Collected data:
══════════════════════════════
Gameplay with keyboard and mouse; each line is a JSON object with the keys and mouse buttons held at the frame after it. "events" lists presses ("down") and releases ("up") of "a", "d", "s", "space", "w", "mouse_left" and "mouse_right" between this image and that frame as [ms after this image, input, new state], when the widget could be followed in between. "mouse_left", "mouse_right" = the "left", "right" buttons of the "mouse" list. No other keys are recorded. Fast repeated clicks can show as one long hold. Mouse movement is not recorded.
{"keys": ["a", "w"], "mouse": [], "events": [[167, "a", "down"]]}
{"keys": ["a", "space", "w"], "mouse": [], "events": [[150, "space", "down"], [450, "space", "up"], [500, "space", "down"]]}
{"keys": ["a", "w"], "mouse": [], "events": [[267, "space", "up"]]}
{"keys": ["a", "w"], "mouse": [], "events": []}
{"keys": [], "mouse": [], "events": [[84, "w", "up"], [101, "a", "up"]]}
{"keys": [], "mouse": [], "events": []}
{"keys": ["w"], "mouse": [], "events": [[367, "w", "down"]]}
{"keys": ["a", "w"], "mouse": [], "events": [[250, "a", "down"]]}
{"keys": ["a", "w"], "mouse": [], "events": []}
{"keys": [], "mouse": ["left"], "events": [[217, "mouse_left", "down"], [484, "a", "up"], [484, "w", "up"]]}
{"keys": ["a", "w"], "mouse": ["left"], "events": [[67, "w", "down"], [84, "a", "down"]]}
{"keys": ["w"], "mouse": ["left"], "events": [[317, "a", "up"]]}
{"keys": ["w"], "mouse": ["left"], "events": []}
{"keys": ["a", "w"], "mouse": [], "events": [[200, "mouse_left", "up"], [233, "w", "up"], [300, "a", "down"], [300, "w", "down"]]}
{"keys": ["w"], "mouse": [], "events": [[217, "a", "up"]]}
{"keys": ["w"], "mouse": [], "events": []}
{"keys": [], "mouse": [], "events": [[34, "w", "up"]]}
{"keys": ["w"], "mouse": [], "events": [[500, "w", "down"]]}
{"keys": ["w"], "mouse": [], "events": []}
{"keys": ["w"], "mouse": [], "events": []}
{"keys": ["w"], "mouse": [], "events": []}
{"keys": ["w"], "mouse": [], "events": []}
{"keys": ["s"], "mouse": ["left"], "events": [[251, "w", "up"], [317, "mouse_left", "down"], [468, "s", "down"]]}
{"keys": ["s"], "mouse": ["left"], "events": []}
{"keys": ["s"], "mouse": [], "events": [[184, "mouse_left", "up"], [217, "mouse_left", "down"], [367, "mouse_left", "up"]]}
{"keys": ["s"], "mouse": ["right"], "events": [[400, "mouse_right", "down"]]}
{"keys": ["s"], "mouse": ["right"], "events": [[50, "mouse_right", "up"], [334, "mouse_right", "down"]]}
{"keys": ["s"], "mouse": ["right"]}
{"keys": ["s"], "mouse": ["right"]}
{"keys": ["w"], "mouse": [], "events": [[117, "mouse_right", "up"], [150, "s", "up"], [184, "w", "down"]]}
══════════════════════════════
ACTIVITY: Set down every entry again, exactly as written.

SOLVED PROBLEM:
Gameplay with keyboard and mouse; each line is a JSON object with the keys and mouse buttons held at the frame after it. "events" lists presses ("down") and releases ("up") of "a", "d", "s", "space", "w", "mouse_left" and "mouse_right" between this image and that frame as [ms after this image, input, new state], when the widget could be followed in between. "mouse_left", "mouse_right" = the "left", "right" buttons of the "mouse" list. No other keys are recorded. Fast repeated clicks can show as one long hold. Mouse movement is not recorded.
{"keys": ["a", "w"], "mouse": [], "events": [[167, "a", "down"]]}
{"keys": ["a", "space", "w"], "mouse": [], "events": [[150, "space", "down"], [450, "space", "up"], [500, "space", "down"]]}
{"keys": ["a", "w"], "mouse": [], "events": [[267, "space", "up"]]}
{"keys": ["a", "w"], "mouse": [], "events": []}
{"keys": [], "mouse": [], "events": [[84, "w", "up"], [101, "a", "up"]]}
{"keys": [], "mouse": [], "events": []}
{"keys": ["w"], "mouse": [], "events": [[367, "w", "down"]]}
{"keys": ["a", "w"], "mouse": [], "events": [[250, "a", "down"]]}
{"keys": ["a", "w"], "mouse": [], "events": []}
{"keys": [], "mouse": ["left"], "events": [[217, "mouse_left", "down"], [484, "a", "up"], [484, "w", "up"]]}
{"keys": ["a", "w"], "mouse": ["left"], "events": [[67, "w", "down"], [84, "a", "down"]]}
{"keys": ["w"], "mouse": ["left"], "events": [[317, "a", "up"]]}
{"keys": ["w"], "mouse": ["left"], "events": []}
{"keys": ["a", "w"], "mouse": [], "events": [[200, "mouse_left", "up"], [233, "w", "up"], [300, "a", "down"], [300, "w", "down"]]}
{"keys": ["w"], "mouse": [], "events": [[217, "a", "up"]]}
{"keys": ["w"], "mouse": [], "events": []}
{"keys": [], "mouse": [], "events": [[34, "w", "up"]]}
{"keys": ["w"], "mouse": [], "events": [[500, "w", "down"]]}
{"keys": ["w"], "mouse": [], "events": []}
{"keys": ["w"], "mouse": [], "events": []}
{"keys": ["w"], "mouse": [], "events": []}
{"keys": ["w"], "mouse": [], "events": []}
{"keys": ["s"], "mouse": ["left"], "events": [[251, "w", "up"], [317, "mouse_left", "down"], [468, "s", "down"]]}
{"keys": ["s"], "mouse": ["left"], "events": []}
{"keys": ["s"], "mouse": [], "events": [[184, "mouse_left", "up"], [217, "mouse_left", "down"], [367, "mouse_left", "up"]]}
{"keys": ["s"], "mouse": ["right"], "events": [[400, "mouse_right", "down"]]}
{"keys": ["s"], "mouse": ["right"], "events": [[50, "mouse_right", "up"], [334, "mouse_right", "down"]]}
{"keys": ["s"], "mouse": ["right"]}
{"keys": ["s"], "mouse": ["right"]}
{"keys": ["w"], "mouse": [], "events": [[117, "mouse_right", "up"], [150, "s", "up"], [184, "w", "down"]]}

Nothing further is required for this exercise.